[Dataset items]
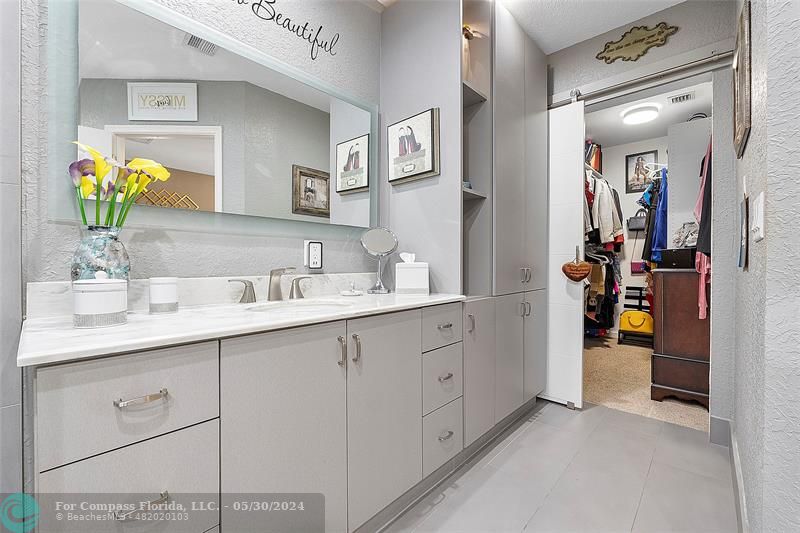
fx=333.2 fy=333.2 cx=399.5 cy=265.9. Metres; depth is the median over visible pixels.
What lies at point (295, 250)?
vanity wall
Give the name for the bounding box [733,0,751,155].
picture frame
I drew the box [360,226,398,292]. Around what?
makeup mirror
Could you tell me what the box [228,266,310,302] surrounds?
faucet
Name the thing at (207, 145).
wall mirror
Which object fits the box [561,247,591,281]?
heart ornament
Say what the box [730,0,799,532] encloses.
right wall
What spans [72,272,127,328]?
canister
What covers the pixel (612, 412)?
tile floor
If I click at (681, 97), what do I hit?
ceiling vent
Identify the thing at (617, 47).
wall sign
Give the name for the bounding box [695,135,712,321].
hanging clothes
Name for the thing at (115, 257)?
glass vase
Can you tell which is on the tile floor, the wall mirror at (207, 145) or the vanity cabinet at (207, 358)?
the vanity cabinet at (207, 358)
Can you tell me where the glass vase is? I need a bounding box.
[69,224,131,284]
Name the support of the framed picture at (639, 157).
attached to the closet wall at (639, 277)
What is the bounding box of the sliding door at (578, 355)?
[545,96,584,410]
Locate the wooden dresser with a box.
[650,266,709,407]
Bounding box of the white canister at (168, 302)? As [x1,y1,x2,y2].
[149,276,178,313]
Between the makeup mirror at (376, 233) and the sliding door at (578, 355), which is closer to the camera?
the makeup mirror at (376, 233)
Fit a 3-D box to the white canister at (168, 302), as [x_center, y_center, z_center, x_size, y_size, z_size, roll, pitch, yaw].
[-0.778,0.093,1.102,0.082,0.115,0.082,0,0,42]
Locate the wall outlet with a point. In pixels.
(318, 247)
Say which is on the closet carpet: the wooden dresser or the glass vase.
the wooden dresser
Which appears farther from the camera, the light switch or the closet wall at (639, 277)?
the closet wall at (639, 277)
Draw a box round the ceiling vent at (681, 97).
[668,91,694,103]
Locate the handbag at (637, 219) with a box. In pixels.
[627,207,647,230]
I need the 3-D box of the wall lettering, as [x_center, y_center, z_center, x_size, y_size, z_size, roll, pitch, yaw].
[-0.588,-1.196,1.551,0.003,0.181,0.771,0,0,42]
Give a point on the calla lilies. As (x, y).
(100, 174)
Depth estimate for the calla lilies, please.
1.00 m
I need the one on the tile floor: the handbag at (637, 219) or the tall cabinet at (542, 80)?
the tall cabinet at (542, 80)
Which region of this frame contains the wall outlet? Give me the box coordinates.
[304,240,322,269]
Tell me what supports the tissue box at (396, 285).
on the countertop
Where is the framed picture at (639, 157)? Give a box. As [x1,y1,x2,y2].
[625,150,656,192]
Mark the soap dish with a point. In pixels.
(345, 292)
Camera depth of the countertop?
0.91 m
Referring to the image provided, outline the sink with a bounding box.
[244,298,352,313]
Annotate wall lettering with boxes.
[237,0,338,56]
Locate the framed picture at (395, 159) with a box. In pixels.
[387,107,438,184]
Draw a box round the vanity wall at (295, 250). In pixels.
[10,0,384,289]
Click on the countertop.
(130, 325)
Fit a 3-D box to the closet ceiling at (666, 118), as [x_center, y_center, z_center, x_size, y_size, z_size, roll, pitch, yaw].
[2.352,-1.730,3.425,1.990,0.100,2.907,0,0,42]
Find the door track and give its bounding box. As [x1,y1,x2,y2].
[550,48,734,107]
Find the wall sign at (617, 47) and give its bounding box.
[596,21,678,62]
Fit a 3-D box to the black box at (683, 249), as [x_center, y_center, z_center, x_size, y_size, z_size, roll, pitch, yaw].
[2.190,-0.064,2.618,0.241,0.141,0.239,0,0,42]
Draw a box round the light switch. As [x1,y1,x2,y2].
[750,191,764,241]
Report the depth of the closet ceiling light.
3.51 m
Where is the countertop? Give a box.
[14,290,466,365]
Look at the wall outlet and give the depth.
1.68 m
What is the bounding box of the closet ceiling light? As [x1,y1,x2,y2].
[620,103,659,125]
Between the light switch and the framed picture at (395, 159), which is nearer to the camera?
the light switch
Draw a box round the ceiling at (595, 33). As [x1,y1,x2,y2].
[371,0,685,53]
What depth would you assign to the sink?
1.41 m
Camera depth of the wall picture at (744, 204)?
1.19 m
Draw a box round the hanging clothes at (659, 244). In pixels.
[639,167,668,266]
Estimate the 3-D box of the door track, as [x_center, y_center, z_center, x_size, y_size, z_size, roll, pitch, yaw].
[1.467,-1.261,2.268,1.301,0.095,0.071,0,0,42]
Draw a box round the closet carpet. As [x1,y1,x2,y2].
[582,333,708,431]
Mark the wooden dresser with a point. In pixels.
(670, 317)
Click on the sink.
(302, 306)
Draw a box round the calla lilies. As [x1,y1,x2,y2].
[68,141,169,228]
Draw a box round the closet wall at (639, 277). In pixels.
[587,135,668,337]
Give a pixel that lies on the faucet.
(251, 296)
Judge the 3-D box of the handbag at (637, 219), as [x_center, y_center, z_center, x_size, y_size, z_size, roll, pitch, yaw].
[3.256,-0.639,4.533,0.277,0.308,0.120,0,0,42]
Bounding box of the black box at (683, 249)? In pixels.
[659,247,697,268]
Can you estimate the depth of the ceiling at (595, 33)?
2.15 m
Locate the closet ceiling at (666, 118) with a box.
[581,73,714,147]
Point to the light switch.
(760, 204)
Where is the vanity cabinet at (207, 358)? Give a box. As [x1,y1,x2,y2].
[24,302,465,532]
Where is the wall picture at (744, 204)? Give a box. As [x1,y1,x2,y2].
[738,194,748,270]
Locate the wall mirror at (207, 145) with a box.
[50,0,377,243]
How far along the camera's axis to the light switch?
0.91 m
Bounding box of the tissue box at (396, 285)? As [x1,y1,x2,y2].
[394,253,429,293]
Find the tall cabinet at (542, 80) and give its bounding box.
[378,0,547,438]
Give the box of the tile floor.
[380,398,740,532]
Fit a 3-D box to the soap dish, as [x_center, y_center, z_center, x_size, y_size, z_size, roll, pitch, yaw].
[-0.244,0.114,1.696,0.120,0.059,0.121,0,0,42]
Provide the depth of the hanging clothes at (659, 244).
3.45 m
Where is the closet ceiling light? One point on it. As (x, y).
(631, 120)
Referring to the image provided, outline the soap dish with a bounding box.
[339,282,362,295]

WHAT TO PRODUCE ::
Omit the pictures. Transcribe every record exactly.

SOLUTION FOR THIS PROBLEM ::
fx=333.2 fy=333.2 cx=399.5 cy=265.9. Metres; depth is the median over visible pixels.
What lies at point (295, 250)?
vanity wall
Give the name for the bounding box [733,0,751,155].
picture frame
I drew the box [360,226,398,292]. Around what?
makeup mirror
Could you tell me what the box [228,266,310,302] surrounds?
faucet
Name the thing at (207, 145).
wall mirror
Which object fits the box [561,247,591,281]?
heart ornament
Say what the box [730,0,799,532] encloses.
right wall
What spans [72,272,127,328]?
canister
What covers the pixel (612, 412)?
tile floor
If I click at (681, 97), what do I hit?
ceiling vent
Identify the thing at (617, 47).
wall sign
Give the name for the bounding box [695,135,712,321].
hanging clothes
Name for the thing at (115, 257)?
glass vase
Can you tell which is on the tile floor, the wall mirror at (207, 145) or the vanity cabinet at (207, 358)?
the vanity cabinet at (207, 358)
Can you tell me where the glass vase is? I need a bounding box.
[69,224,131,284]
Name the support of the framed picture at (639, 157).
attached to the closet wall at (639, 277)
What is the bounding box of the sliding door at (578, 355)?
[545,96,584,410]
Locate the wooden dresser with a box.
[650,266,709,407]
Bounding box of the white canister at (168, 302)? As [x1,y1,x2,y2].
[149,276,178,313]
Between the makeup mirror at (376, 233) and the sliding door at (578, 355), which is closer to the camera?
the makeup mirror at (376, 233)
Fit a 3-D box to the white canister at (168, 302), as [x_center, y_center, z_center, x_size, y_size, z_size, roll, pitch, yaw].
[-0.778,0.093,1.102,0.082,0.115,0.082,0,0,42]
Locate the wall outlet with a point. In pixels.
(318, 247)
Say which is on the closet carpet: the wooden dresser or the glass vase.
the wooden dresser
Which appears farther from the camera, the light switch or the closet wall at (639, 277)?
the closet wall at (639, 277)
Draw a box round the ceiling vent at (681, 97).
[668,91,694,103]
Locate the handbag at (637, 219) with a box. In pixels.
[627,207,647,230]
I need the 3-D box of the wall lettering, as [x_center, y_center, z_center, x_size, y_size, z_size, roll, pitch, yaw].
[-0.588,-1.196,1.551,0.003,0.181,0.771,0,0,42]
Give a point on the calla lilies. As (x, y).
(100, 174)
Depth estimate for the calla lilies, please.
1.00 m
I need the one on the tile floor: the handbag at (637, 219) or the tall cabinet at (542, 80)?
the tall cabinet at (542, 80)
Which region of this frame contains the wall outlet? Give me the box coordinates.
[304,240,322,269]
Tell me what supports the tissue box at (396, 285).
on the countertop
Where is the framed picture at (639, 157)? Give a box. As [x1,y1,x2,y2].
[625,150,656,192]
Mark the soap dish with a point. In pixels.
(345, 292)
Camera depth of the countertop?
0.91 m
Referring to the image provided, outline the sink with a bounding box.
[244,298,352,313]
Annotate wall lettering with boxes.
[237,0,338,56]
Locate the framed picture at (395, 159) with a box. In pixels.
[387,107,438,184]
Draw a box round the vanity wall at (295, 250). In pixels.
[10,0,384,289]
Click on the countertop.
(130, 325)
Fit a 3-D box to the closet ceiling at (666, 118), as [x_center, y_center, z_center, x_size, y_size, z_size, roll, pitch, yaw].
[2.352,-1.730,3.425,1.990,0.100,2.907,0,0,42]
Find the door track and give its bounding box. As [x1,y1,x2,y2].
[550,48,734,107]
Find the wall sign at (617, 47) and give its bounding box.
[596,21,678,62]
Fit a 3-D box to the black box at (683, 249), as [x_center, y_center, z_center, x_size, y_size, z_size, roll, pitch, yaw].
[2.190,-0.064,2.618,0.241,0.141,0.239,0,0,42]
Draw a box round the light switch. As [x1,y1,x2,y2].
[750,191,764,241]
Report the depth of the closet ceiling light.
3.51 m
Where is the countertop? Give a box.
[14,290,466,365]
Look at the wall outlet and give the depth.
1.68 m
What is the bounding box of the closet ceiling light? As [x1,y1,x2,y2].
[620,103,659,125]
Between the light switch and the framed picture at (395, 159), which is nearer to the camera?
the light switch
Draw a box round the ceiling at (595, 33). As [x1,y1,x2,y2].
[371,0,685,53]
What depth would you assign to the sink?
1.41 m
Camera depth of the wall picture at (744, 204)?
1.19 m
Draw a box round the hanging clothes at (659, 244). In pixels.
[639,167,668,266]
Estimate the 3-D box of the door track, as [x_center, y_center, z_center, x_size, y_size, z_size, roll, pitch, yaw].
[1.467,-1.261,2.268,1.301,0.095,0.071,0,0,42]
Draw a box round the closet carpet. As [x1,y1,x2,y2].
[582,333,708,431]
Mark the wooden dresser with a point. In pixels.
(670, 317)
Click on the sink.
(302, 306)
Draw a box round the calla lilies. As [x1,y1,x2,y2].
[68,141,169,228]
Draw a box round the closet wall at (639, 277). In pixels.
[587,135,668,337]
Give a pixel that lies on the faucet.
(251, 296)
Judge the 3-D box of the handbag at (637, 219), as [x_center, y_center, z_center, x_size, y_size, z_size, roll, pitch, yaw].
[3.256,-0.639,4.533,0.277,0.308,0.120,0,0,42]
Bounding box of the black box at (683, 249)? In pixels.
[659,247,697,268]
Can you estimate the depth of the ceiling at (595, 33)?
2.15 m
Locate the closet ceiling at (666, 118) with a box.
[581,73,714,147]
Point to the light switch.
(760, 204)
Where is the vanity cabinet at (207, 358)? Give a box. As [x1,y1,x2,y2].
[24,302,465,532]
Where is the wall picture at (744, 204)? Give a box. As [x1,y1,x2,y2].
[738,194,748,270]
Locate the wall mirror at (207, 145) with a box.
[50,0,377,243]
How far along the camera's axis to the light switch?
0.91 m
Bounding box of the tissue box at (396, 285)? As [x1,y1,x2,y2].
[394,253,429,293]
Find the tall cabinet at (542, 80) and give its bounding box.
[378,0,547,438]
Give the box of the tile floor.
[380,398,740,532]
Fit a 3-D box to the soap dish, as [x_center, y_center, z_center, x_size, y_size, z_size, roll, pitch, yaw].
[-0.244,0.114,1.696,0.120,0.059,0.121,0,0,42]
Provide the depth of the hanging clothes at (659, 244).
3.45 m
Where is the closet ceiling light? One point on it. As (x, y).
(631, 120)
Referring to the image provided, outline the soap dish with a bounding box.
[339,282,362,295]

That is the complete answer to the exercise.